Dive Brief:
- Atlantic Union College trustees and the executive committee have voted to close the institution, saying it is no longer financially viable to maintain operations for the Seventh Day Adventist-affiliated institution.
- Baccalaureate programs will be suspended at the end of the current semester, and certificate programs will be phased out "in a teach-out manner" by December.
- Leaders are still working on an academic plan to assist students who are currently enrolled with completing their educations. According to Inside Higher Ed, the institution lost its accreditation in 2011 and ceased operations at that time, but re-opened in 2015.
Dive Insight:
Growing enrollment pressures and decreasing populations may see a number of smaller colleges close as the higher education landscape — which has swelled to include over 7,200 institutions according to the National Center for Education Statistics — right-sizes. Not only are institutions competing for students, they're also competing for donors, who have expressed a preference to give one lump sum to a coalition or group they suspect will provide maximum impact, rather than dividing up the pool to constitute individual gifts to a number of institutions.

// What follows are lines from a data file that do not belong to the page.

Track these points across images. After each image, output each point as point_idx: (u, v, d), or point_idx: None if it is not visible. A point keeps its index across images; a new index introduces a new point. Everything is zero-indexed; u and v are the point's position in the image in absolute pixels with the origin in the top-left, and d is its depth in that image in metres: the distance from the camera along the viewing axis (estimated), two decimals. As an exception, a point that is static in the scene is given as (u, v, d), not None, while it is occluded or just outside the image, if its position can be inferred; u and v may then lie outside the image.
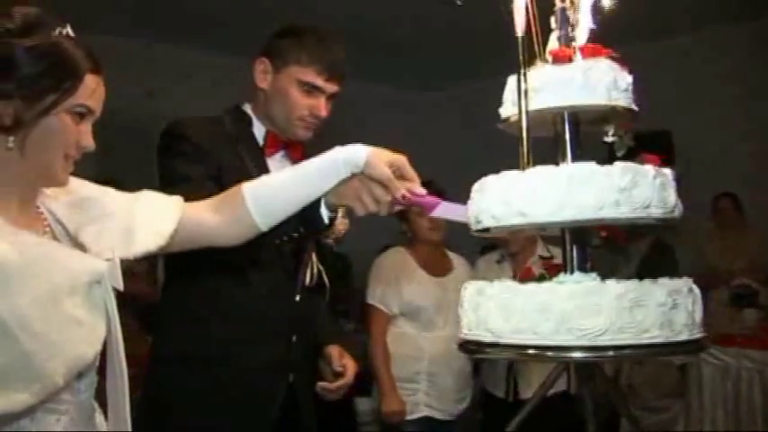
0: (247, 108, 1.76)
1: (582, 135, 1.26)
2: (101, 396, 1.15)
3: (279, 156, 1.72)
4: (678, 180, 1.15)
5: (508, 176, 1.14)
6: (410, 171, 1.27)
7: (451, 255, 3.09)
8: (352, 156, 1.26)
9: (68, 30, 1.12)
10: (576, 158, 1.23)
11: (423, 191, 1.26)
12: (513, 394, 3.11)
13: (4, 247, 0.98)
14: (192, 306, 1.65)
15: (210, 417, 1.58)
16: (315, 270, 1.71)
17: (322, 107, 1.68)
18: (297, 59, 1.66)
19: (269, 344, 1.65)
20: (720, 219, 4.89)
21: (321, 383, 1.75)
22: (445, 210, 1.27)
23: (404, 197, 1.25)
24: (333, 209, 1.31)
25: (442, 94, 6.98)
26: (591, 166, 1.10)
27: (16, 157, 1.07)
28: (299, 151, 1.72)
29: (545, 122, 1.25)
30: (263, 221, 1.28)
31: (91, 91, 1.11)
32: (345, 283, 5.02)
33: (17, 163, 1.08)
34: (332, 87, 1.69)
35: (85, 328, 1.05)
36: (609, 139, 1.31)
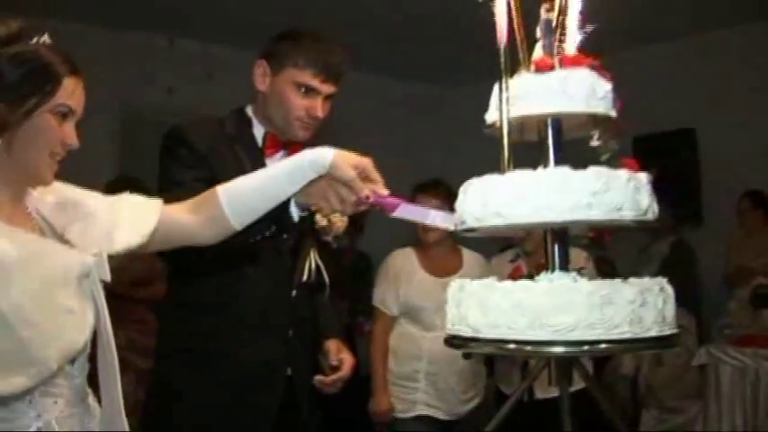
0: (248, 110, 1.85)
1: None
2: (93, 381, 1.25)
3: (279, 156, 1.79)
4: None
5: (489, 179, 1.20)
6: (374, 173, 1.36)
7: (466, 253, 3.10)
8: (318, 158, 1.34)
9: (46, 38, 1.22)
10: (558, 162, 1.28)
11: (385, 192, 1.34)
12: (527, 394, 3.16)
13: (3, 243, 1.08)
14: (193, 303, 1.74)
15: (211, 409, 1.67)
16: (313, 266, 1.79)
17: (318, 108, 1.76)
18: (294, 62, 1.74)
19: (266, 339, 1.73)
20: (743, 218, 4.87)
21: (318, 377, 1.83)
22: (405, 211, 1.35)
23: (367, 197, 1.33)
24: (303, 208, 1.39)
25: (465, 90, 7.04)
26: (565, 170, 1.16)
27: (4, 157, 1.17)
28: (299, 151, 1.79)
29: (530, 128, 1.31)
30: (237, 221, 1.36)
31: (70, 92, 1.21)
32: (366, 283, 5.09)
33: (5, 163, 1.18)
34: (328, 88, 1.76)
35: (77, 317, 1.15)
36: (594, 143, 1.37)
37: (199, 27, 5.19)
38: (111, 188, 3.40)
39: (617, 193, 1.14)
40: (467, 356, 2.17)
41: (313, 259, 1.79)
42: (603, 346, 1.14)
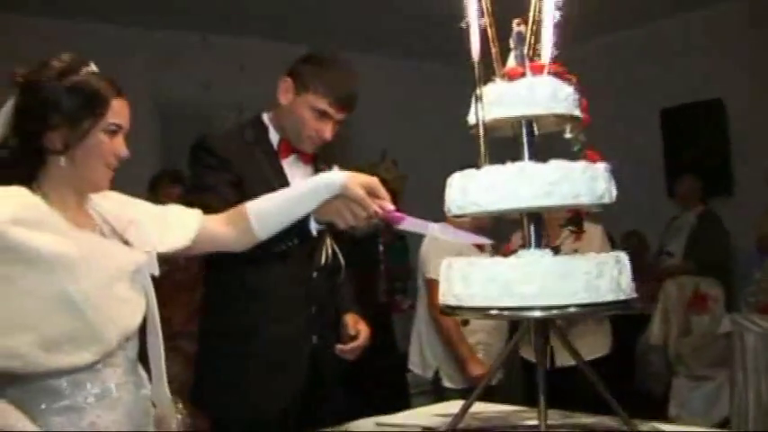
0: (265, 117, 2.10)
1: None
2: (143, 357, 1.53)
3: (292, 158, 2.06)
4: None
5: (468, 173, 1.42)
6: (381, 190, 1.60)
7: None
8: (331, 181, 1.59)
9: (93, 66, 1.47)
10: (531, 156, 1.50)
11: (392, 207, 1.58)
12: (549, 362, 3.38)
13: (67, 242, 1.35)
14: (227, 289, 2.01)
15: (248, 379, 1.95)
16: (330, 252, 2.05)
17: (329, 132, 2.01)
18: (315, 89, 1.98)
19: (292, 316, 2.00)
20: (772, 188, 4.93)
21: (338, 345, 2.08)
22: (409, 223, 1.59)
23: (376, 213, 1.57)
24: (320, 222, 1.65)
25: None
26: (528, 164, 1.38)
27: (69, 170, 1.43)
28: (309, 155, 2.08)
29: (506, 126, 1.53)
30: (262, 233, 1.64)
31: (117, 111, 1.46)
32: (403, 263, 5.34)
33: (70, 175, 1.43)
34: (340, 115, 2.01)
35: (131, 305, 1.43)
36: (567, 136, 1.58)
37: (230, 23, 5.45)
38: (155, 182, 3.70)
39: (573, 183, 1.35)
40: (465, 323, 2.41)
41: (329, 246, 2.05)
42: (572, 310, 1.36)
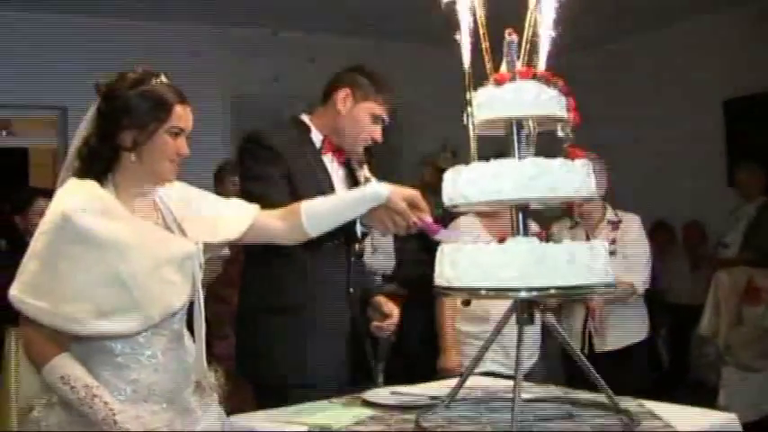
0: (305, 118, 2.32)
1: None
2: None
3: (330, 155, 2.30)
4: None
5: (459, 169, 1.60)
6: (422, 203, 1.84)
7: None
8: (377, 193, 1.84)
9: (163, 78, 1.72)
10: (522, 152, 1.65)
11: (429, 219, 1.83)
12: (588, 347, 3.50)
13: (125, 229, 1.60)
14: (272, 269, 2.22)
15: (293, 351, 2.16)
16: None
17: (379, 134, 2.29)
18: (375, 98, 2.26)
19: (332, 295, 2.22)
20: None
21: (374, 323, 2.29)
22: (443, 234, 1.80)
23: (415, 223, 1.83)
24: (364, 226, 1.93)
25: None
26: (510, 161, 1.54)
27: (138, 165, 1.69)
28: (342, 155, 2.32)
29: (499, 125, 1.68)
30: (312, 232, 1.88)
31: (179, 116, 1.71)
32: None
33: (138, 169, 1.70)
34: (387, 120, 2.30)
35: (177, 288, 1.66)
36: (560, 134, 1.72)
37: (299, 18, 5.69)
38: (220, 170, 4.00)
39: (550, 177, 1.50)
40: (466, 303, 2.56)
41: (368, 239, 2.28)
42: (553, 291, 1.52)
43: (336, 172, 2.31)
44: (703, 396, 4.76)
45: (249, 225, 1.86)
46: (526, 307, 1.62)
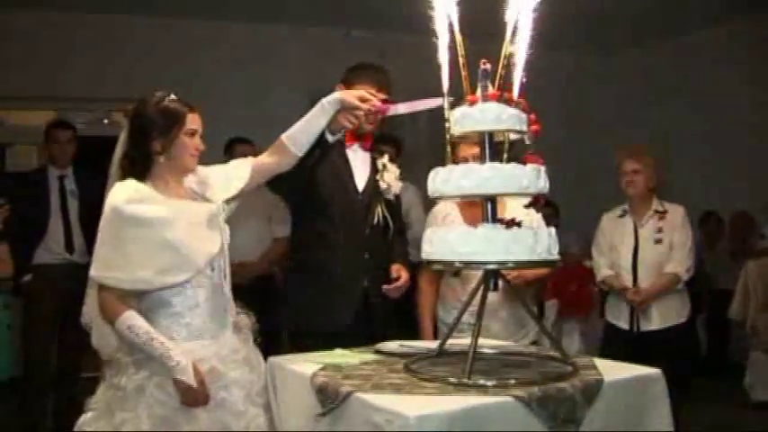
0: None
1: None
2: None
3: (355, 146, 2.84)
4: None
5: (438, 169, 2.08)
6: (370, 97, 2.42)
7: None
8: (332, 98, 2.43)
9: (172, 96, 2.27)
10: (492, 158, 2.11)
11: (379, 104, 2.40)
12: (637, 326, 3.91)
13: (163, 209, 2.15)
14: (303, 238, 2.83)
15: (316, 304, 2.74)
16: (381, 215, 2.81)
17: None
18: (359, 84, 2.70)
19: (349, 259, 2.76)
20: None
21: (384, 285, 2.79)
22: (400, 108, 2.30)
23: (369, 110, 2.42)
24: (333, 132, 2.55)
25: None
26: (472, 165, 2.02)
27: (167, 164, 2.25)
28: (369, 141, 2.85)
29: (474, 137, 2.16)
30: (297, 150, 2.41)
31: (191, 120, 2.27)
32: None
33: (167, 165, 2.25)
34: (381, 95, 2.66)
35: (210, 239, 2.23)
36: (527, 142, 2.17)
37: (371, 17, 6.25)
38: (229, 144, 4.75)
39: (501, 179, 1.96)
40: (456, 274, 3.03)
41: (379, 210, 2.81)
42: (511, 264, 1.99)
43: (362, 160, 2.84)
44: (736, 375, 5.03)
45: (250, 171, 2.41)
46: (492, 274, 2.09)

The way ahead for smaller institutions is partnerships and coalitions; there remains no doubt that if leaders do not embrace a more collaborative approach, sharing overhead costs and consolidating services, many more institutions will shut their doors in the coming years. Whether it is public schools in one state learning to operate as a system vs. 14 institutions that "generally like each other," as is the case in Pennsylvania, or it is privates located near each other joining together to share resources, greater collaboration among all institution types will be key to the survival of each.